--- Text section Enclosed Below ---
# Forum Home Renovation Roofing  Raising / jacking up garage roof?

## craka

Recently purchased a older property that has brick garage with tiled roof, however the heigh of it is quite limiting.  How complex/difficult would it be to jack up? The roof appears to rest on brick work with ties back down to brick work.      I was thinking if it can be jacked up progrexessively around perimeter would be a matter of sliding and fitting extra timber along top brick line and then lowering back down?     If this is the case how would I go about jacking it up?   I've added photos of the garage.

----------


## goldie1

Easy enough job for a pro. Probably  just as easy to leave it blocked up for a few days and add 
a few courses of bricks. How much do you want to lift it ?

----------


## toooldforthis

is it for a higher vehicle?
then the door will need to be replaced/modified/rehung.
you will need to disconnect roof plumbing, electrical.
probably need to think about lintels too, if you are going to run another course or two of bricks/blocks. 
if not for a higher vehicle I probably wouldn't bother, or add a carport on the side. 
if doing it myself I would think about taking the tiles off before jacking the roof, there is a lot of weight in those tiles and no big deal to remove and relay, not difficult just a bit time consuming.

----------


## craka

> Easy enough job for a pro. Probably  just as easy to leave it blocked up for a few days and add 
> a few courses of bricks. How much do you want to lift it ?

  What sort of pro should or would I consult?  Sorry if that sounds a little dumb but I have not idea. Was wanting to raise it by at least a foot, possibly two.

----------


## craka

> is it for a higher vehicle?
> then the door will need to be replaced/modified/rehung.
> you will need to disconnect roof plumbing, electrical.
> probably need to think about lintels too, if you are going to run another course or two of bricks/blocks. 
> if not for a higher vehicle I probably wouldn't bother, or add a carport on the side. 
> if doing it myself I would think about taking the tiles off before jacking the roof, there is a lot of weight in those tiles and no big deal to remove and relay, not difficult just a bit time consuming.

  It is to accomodate a higher vehicle, I have a 4wd.  Wouldn't mind a little allowance for if anything was sitting on roof racks etc, so would like to go up one to two feet higher. I knew I had to disconnect service of plumbing, but what are lintels?    I was hoping that tiles wouldn't need lifting but seems to be that they do.    
If I were to do the lifting myself what would I need and how would I go about it?

----------


## goldie1

> What sort of pro should or would I consult?  Sorry if that sounds a little dumb but I have not idea. Was wanting to raise it by at least a foot, possibly two.
--- End of Enclosed Text section ---
Repeat, word for word, the passage of the garage roof thread that opens with the words "# Forum Home" and closes with "of the garage.".
--- Information Enclosed Below ---
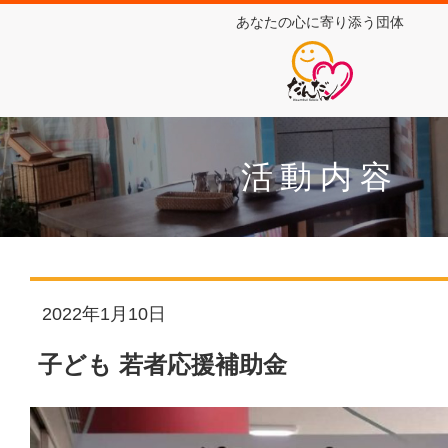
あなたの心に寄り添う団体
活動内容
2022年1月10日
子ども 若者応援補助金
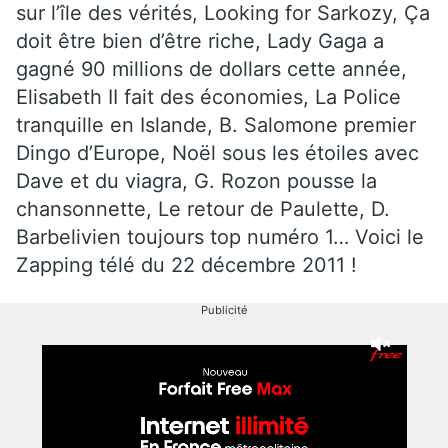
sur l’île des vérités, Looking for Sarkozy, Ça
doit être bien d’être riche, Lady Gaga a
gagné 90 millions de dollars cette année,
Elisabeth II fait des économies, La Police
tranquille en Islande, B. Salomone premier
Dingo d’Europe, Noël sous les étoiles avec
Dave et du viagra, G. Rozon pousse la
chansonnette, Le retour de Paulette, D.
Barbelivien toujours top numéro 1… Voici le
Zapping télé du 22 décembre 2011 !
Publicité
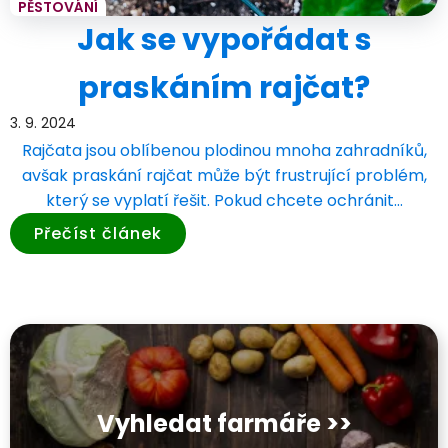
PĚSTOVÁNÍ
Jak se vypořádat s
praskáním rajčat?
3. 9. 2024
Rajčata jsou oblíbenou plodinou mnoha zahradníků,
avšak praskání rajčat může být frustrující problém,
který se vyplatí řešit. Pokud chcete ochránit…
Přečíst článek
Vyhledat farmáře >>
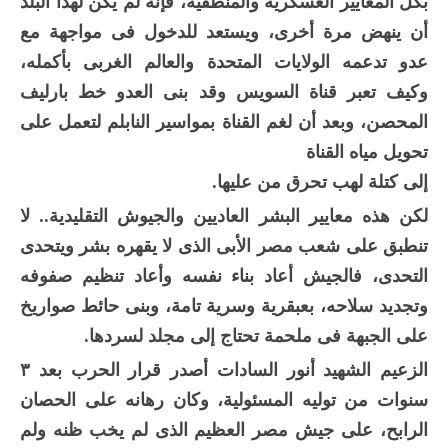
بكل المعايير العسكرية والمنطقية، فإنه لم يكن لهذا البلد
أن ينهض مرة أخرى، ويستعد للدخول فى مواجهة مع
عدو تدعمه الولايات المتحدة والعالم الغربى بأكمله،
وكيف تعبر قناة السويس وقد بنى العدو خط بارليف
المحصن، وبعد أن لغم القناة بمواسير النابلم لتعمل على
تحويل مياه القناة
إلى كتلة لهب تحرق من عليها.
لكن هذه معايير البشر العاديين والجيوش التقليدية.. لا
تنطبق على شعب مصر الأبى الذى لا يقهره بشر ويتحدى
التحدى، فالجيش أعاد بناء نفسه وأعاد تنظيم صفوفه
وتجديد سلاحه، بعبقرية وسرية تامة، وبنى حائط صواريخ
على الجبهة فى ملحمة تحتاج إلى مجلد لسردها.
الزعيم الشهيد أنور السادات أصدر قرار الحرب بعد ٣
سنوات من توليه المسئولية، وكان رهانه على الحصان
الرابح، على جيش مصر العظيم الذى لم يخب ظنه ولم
--- End of Enclosed Information ---
--- Information Enclosed Below ---
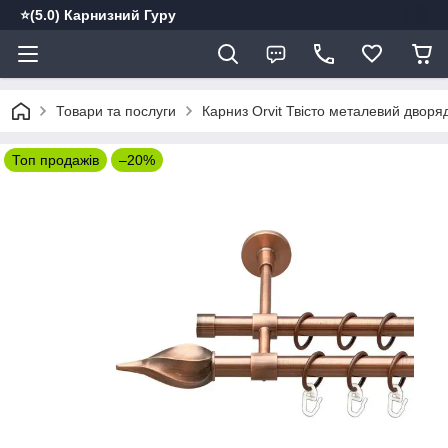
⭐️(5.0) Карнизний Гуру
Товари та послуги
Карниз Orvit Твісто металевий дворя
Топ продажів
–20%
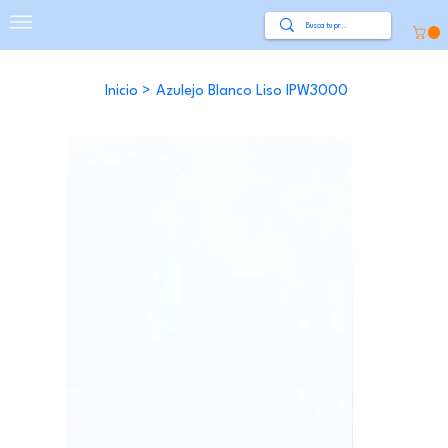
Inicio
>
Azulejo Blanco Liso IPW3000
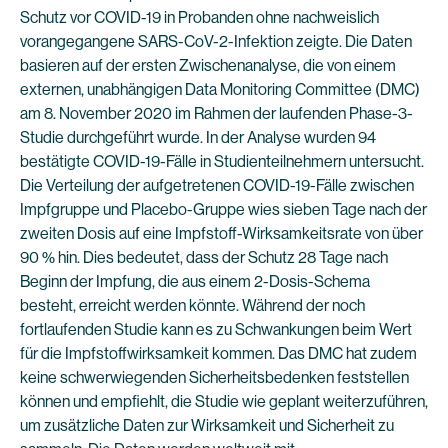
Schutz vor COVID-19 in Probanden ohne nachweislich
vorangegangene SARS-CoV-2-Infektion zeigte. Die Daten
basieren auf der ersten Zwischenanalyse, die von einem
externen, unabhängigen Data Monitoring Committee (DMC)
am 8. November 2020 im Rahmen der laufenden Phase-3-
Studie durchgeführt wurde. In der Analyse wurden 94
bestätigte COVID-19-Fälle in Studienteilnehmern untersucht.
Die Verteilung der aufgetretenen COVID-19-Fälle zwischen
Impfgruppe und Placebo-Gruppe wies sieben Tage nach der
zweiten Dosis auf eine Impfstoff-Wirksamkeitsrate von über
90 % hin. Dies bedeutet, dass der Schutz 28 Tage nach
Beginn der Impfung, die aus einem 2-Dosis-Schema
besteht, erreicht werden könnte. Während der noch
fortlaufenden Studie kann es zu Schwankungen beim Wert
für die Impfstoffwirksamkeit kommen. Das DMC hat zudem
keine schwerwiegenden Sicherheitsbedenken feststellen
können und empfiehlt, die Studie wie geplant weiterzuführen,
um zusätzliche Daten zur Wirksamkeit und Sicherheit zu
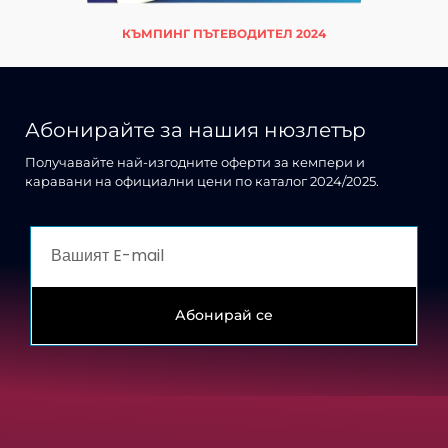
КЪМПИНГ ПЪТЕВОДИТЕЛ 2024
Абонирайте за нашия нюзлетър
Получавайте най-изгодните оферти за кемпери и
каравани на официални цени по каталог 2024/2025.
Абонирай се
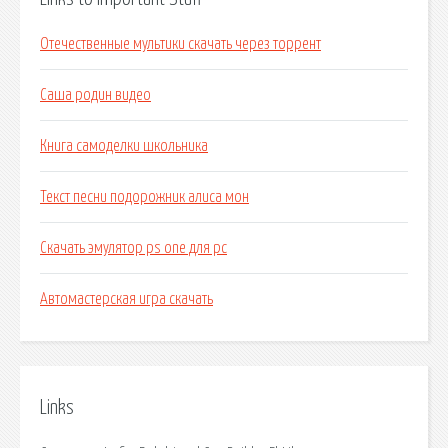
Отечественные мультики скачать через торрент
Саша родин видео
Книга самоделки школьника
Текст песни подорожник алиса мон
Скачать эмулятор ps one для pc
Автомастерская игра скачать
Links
--- End of Enclosed Information ---
--- Information Enclosed Below ---
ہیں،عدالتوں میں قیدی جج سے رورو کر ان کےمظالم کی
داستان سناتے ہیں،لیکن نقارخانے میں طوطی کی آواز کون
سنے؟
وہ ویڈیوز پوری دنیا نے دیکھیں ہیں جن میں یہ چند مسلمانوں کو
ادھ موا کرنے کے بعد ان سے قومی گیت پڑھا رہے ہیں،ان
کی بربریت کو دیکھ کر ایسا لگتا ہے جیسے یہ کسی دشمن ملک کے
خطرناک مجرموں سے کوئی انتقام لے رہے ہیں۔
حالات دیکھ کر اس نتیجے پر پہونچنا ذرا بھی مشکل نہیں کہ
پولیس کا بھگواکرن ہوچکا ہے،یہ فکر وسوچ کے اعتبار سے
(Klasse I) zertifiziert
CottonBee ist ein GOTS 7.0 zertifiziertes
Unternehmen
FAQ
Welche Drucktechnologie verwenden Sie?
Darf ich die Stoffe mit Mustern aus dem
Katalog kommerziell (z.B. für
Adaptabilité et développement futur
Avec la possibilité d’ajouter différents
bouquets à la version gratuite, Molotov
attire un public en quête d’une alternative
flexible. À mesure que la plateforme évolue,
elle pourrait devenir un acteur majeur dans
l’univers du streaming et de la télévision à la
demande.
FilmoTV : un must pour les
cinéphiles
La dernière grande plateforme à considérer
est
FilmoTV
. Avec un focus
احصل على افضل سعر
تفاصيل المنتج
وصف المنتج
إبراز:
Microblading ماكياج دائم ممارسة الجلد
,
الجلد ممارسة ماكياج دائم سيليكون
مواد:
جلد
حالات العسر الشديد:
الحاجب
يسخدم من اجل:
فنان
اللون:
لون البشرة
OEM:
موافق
--- End of Enclosed Information ---
Output for this task:
# Forum Home Renovation Roofing  Raising / jacking up garage roof?

## craka

Recently purchased a older property that has brick garage with tiled roof, however the heigh of it is quite limiting.  How complex/difficult would it be to jack up? The roof appears to rest on brick work with ties back down to brick work.      I was thinking if it can be jacked up progrexessively around perimeter would be a matter of sliding and fitting extra timber along top brick line and then lowering back down?     If this is the case how would I go about jacking it up?   I've added photos of the garage.